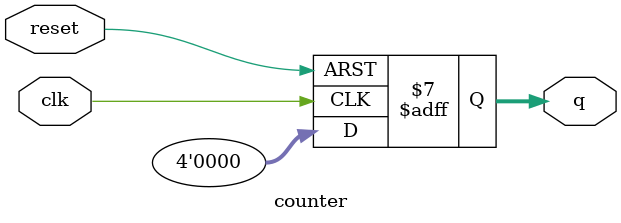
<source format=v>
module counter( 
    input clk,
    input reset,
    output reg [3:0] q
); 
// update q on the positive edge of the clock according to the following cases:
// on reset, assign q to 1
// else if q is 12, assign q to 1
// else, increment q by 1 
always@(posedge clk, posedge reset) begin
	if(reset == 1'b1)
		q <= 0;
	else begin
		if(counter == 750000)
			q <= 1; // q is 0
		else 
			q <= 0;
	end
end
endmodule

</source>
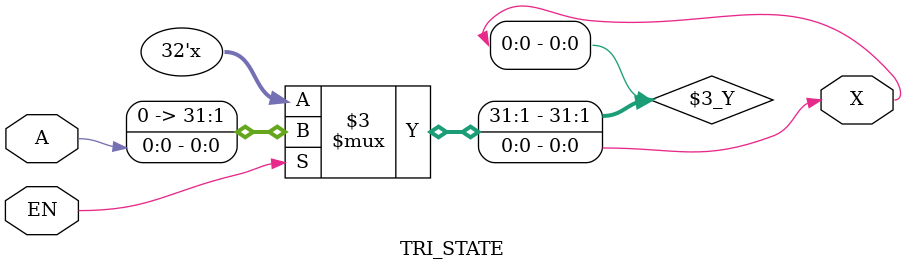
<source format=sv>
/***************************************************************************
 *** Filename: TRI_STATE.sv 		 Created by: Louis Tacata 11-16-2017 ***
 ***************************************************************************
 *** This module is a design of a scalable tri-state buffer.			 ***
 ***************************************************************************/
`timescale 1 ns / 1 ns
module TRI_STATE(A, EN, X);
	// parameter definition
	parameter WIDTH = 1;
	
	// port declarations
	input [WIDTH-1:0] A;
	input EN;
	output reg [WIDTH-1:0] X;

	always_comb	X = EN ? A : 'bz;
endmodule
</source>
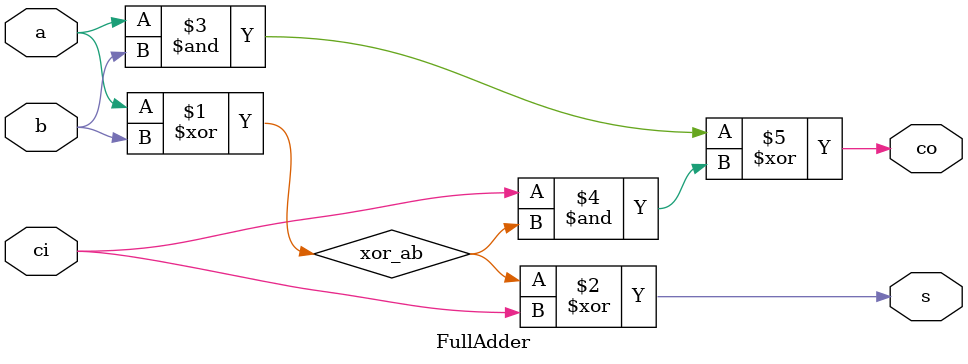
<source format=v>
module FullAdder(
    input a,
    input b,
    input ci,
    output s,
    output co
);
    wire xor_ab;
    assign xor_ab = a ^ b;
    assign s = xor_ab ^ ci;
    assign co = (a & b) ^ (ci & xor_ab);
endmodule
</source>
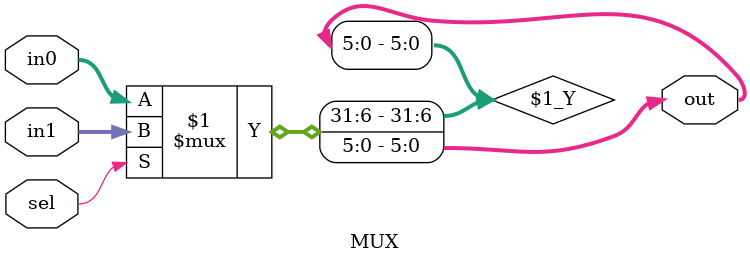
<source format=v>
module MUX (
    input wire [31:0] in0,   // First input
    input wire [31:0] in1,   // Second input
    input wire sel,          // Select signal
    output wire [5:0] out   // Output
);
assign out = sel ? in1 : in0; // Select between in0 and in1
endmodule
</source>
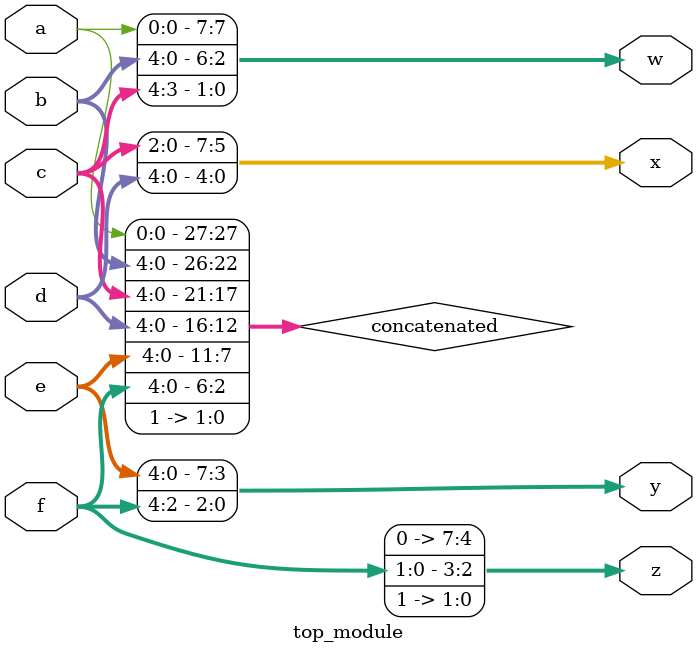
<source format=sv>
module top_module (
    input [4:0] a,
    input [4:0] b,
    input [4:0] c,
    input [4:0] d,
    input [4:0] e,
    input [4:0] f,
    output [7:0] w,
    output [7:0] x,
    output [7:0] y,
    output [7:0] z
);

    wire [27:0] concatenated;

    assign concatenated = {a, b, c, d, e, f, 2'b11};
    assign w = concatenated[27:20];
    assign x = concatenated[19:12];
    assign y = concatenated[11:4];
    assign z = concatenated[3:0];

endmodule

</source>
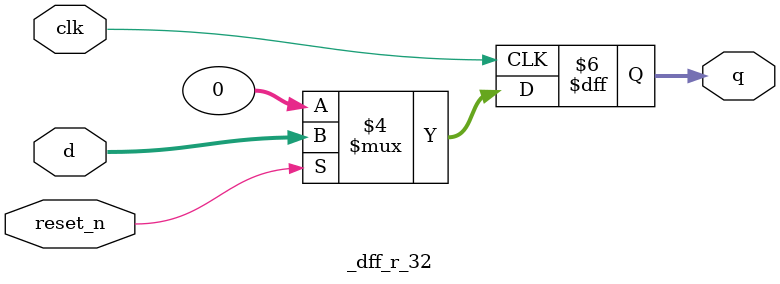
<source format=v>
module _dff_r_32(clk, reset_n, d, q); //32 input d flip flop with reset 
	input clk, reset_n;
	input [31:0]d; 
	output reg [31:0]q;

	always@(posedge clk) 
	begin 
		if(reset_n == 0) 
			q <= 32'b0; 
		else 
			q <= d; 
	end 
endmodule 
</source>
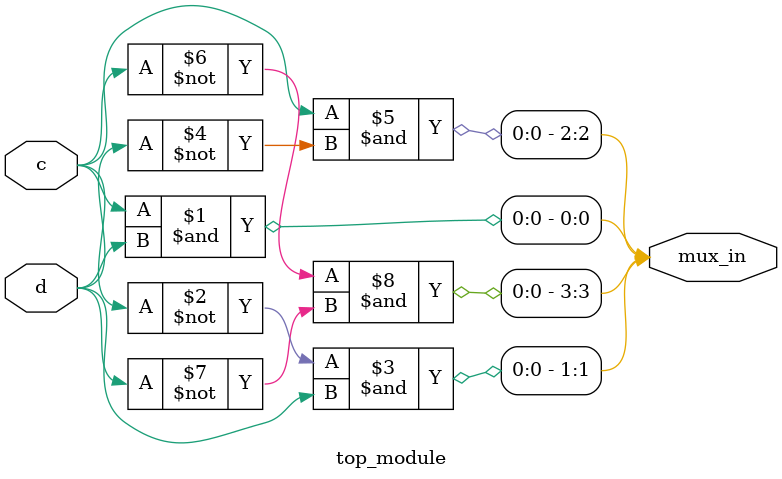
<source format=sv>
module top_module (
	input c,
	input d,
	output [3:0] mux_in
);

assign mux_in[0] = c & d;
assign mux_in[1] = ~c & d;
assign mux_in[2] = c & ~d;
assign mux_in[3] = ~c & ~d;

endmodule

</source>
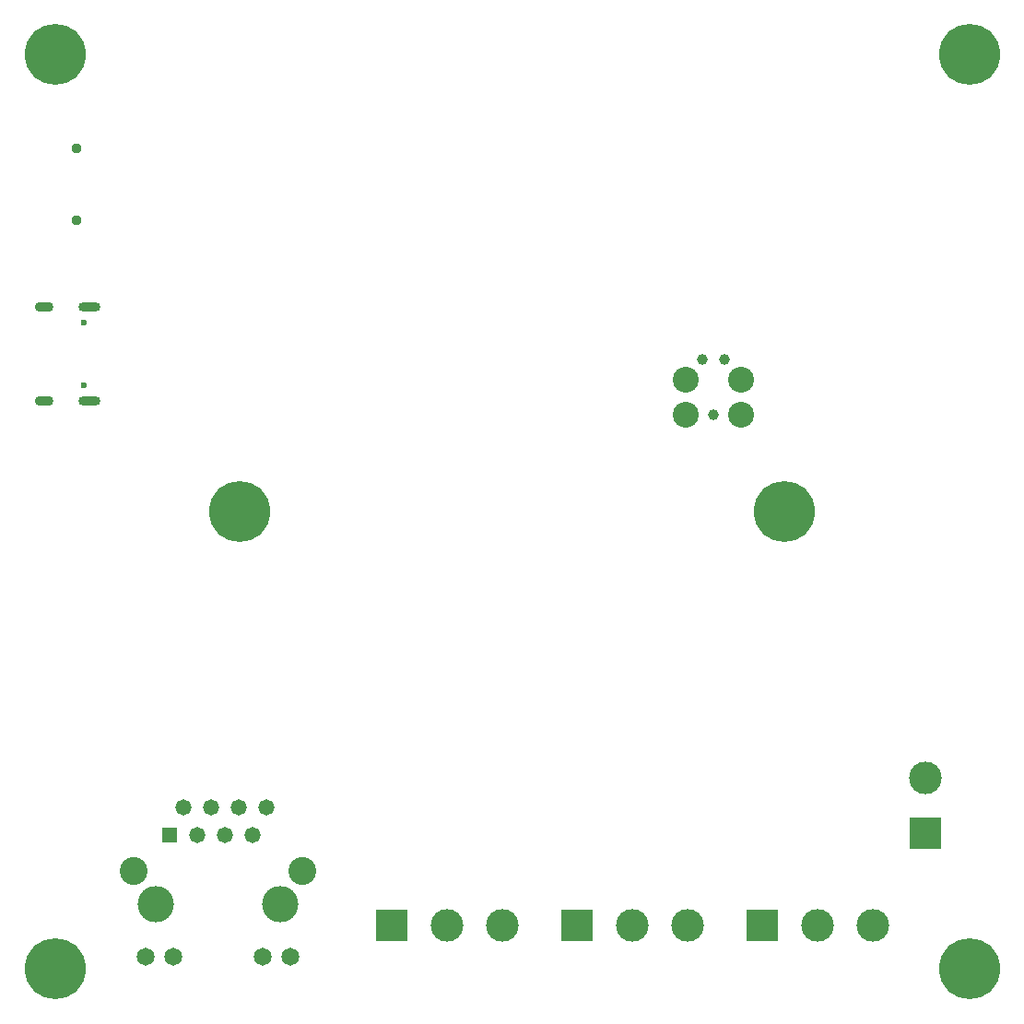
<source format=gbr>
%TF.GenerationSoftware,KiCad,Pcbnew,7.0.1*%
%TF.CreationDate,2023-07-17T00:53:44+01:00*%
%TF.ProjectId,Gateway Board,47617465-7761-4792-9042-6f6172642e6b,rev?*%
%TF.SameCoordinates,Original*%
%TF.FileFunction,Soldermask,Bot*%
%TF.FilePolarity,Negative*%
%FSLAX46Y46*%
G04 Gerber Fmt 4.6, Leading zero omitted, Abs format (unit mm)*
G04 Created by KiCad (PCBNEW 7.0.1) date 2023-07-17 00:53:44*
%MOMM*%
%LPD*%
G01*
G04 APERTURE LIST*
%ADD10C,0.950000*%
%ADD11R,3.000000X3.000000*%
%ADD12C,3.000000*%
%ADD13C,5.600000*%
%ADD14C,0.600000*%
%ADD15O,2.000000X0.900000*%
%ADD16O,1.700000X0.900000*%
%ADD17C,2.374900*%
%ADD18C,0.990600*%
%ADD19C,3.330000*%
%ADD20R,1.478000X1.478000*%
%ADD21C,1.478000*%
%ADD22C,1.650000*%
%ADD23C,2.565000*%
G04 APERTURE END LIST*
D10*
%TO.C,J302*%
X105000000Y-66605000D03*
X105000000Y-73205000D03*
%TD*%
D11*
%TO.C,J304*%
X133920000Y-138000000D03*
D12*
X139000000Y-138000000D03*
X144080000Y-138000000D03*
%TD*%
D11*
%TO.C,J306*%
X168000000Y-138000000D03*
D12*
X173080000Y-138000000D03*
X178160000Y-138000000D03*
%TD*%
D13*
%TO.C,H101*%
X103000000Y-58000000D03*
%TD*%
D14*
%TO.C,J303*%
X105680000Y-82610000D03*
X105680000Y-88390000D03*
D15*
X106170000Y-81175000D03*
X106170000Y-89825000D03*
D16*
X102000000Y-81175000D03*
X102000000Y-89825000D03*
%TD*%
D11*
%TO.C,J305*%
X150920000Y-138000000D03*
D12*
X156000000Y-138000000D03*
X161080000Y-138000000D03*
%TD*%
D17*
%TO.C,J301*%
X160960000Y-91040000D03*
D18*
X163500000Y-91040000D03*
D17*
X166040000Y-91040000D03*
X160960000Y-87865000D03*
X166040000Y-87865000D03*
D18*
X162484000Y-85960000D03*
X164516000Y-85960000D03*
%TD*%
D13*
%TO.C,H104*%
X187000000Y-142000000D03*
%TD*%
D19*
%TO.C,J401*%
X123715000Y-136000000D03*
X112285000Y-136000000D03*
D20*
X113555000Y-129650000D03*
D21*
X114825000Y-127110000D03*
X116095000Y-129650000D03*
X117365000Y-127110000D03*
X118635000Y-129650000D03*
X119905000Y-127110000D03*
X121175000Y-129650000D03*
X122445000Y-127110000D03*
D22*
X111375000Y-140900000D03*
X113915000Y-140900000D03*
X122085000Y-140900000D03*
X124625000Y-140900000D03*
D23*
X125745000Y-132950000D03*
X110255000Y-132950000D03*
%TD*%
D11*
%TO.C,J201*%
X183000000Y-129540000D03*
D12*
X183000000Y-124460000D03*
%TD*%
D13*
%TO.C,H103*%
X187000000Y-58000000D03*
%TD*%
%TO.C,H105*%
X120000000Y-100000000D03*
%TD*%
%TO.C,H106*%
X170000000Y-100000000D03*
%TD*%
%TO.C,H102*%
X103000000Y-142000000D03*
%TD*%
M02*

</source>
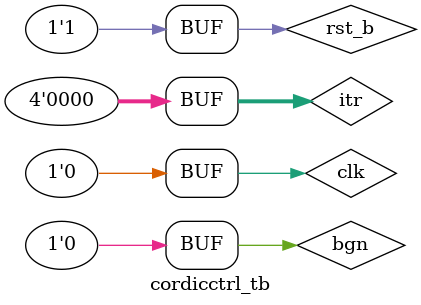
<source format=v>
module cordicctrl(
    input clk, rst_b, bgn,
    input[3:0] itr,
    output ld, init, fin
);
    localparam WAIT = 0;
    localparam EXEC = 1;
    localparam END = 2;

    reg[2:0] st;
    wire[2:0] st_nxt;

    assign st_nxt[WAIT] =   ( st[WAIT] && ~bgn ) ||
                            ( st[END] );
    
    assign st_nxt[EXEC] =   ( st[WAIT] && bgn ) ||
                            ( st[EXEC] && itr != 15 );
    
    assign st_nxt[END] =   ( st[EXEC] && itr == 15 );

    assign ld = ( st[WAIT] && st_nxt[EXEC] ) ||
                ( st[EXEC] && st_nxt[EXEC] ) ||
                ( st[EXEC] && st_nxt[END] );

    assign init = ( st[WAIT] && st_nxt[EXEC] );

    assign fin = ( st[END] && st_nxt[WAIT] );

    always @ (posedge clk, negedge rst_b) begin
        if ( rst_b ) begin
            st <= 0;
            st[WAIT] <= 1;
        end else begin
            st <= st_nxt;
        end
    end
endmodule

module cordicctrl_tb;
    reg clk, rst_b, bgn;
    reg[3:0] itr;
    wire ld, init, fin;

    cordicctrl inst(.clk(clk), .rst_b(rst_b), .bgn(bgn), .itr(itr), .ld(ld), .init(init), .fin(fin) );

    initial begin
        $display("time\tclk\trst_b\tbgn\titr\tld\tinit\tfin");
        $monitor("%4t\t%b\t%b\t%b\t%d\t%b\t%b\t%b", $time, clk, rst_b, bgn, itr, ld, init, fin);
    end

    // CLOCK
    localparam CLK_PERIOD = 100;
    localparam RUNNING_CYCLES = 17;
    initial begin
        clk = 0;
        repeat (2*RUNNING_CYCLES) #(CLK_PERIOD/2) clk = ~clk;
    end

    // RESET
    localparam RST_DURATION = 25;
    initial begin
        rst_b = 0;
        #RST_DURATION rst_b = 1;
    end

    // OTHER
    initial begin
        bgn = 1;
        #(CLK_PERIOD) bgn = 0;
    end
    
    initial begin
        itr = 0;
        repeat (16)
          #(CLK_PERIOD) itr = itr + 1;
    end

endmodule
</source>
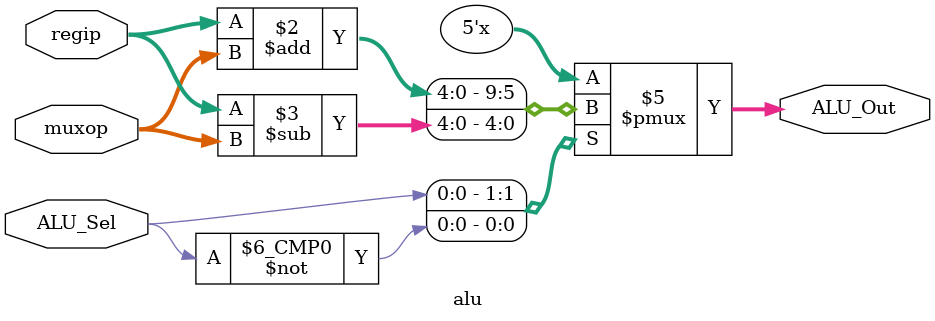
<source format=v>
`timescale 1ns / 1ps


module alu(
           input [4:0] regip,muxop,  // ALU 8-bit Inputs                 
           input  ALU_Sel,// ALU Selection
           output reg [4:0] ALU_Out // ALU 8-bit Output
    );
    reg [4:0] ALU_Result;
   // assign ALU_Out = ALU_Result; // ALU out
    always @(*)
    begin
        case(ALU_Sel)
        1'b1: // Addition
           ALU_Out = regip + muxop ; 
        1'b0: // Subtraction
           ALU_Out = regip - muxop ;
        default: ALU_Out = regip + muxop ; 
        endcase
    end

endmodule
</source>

____________

▶ **YOUR OBJECTIVE**
Output exactly the lines of the material above from the one containing "X163500000Y-91040000D03*" up to and including the one containing "X119905000Y-127110000D03*".

▶ **SOLUTION TO THIS EXERCISE**
X163500000Y-91040000D03*
D17*
X166040000Y-91040000D03*
X160960000Y-87865000D03*
X166040000Y-87865000D03*
D18*
X162484000Y-85960000D03*
X164516000Y-85960000D03*
%TD*%
D13*
%TO.C,H104*%
X187000000Y-142000000D03*
%TD*%
D19*
%TO.C,J401*%
X123715000Y-136000000D03*
X112285000Y-136000000D03*
D20*
X113555000Y-129650000D03*
D21*
X114825000Y-127110000D03*
X116095000Y-129650000D03*
X117365000Y-127110000D03*
X118635000Y-129650000D03*
X119905000Y-127110000D03*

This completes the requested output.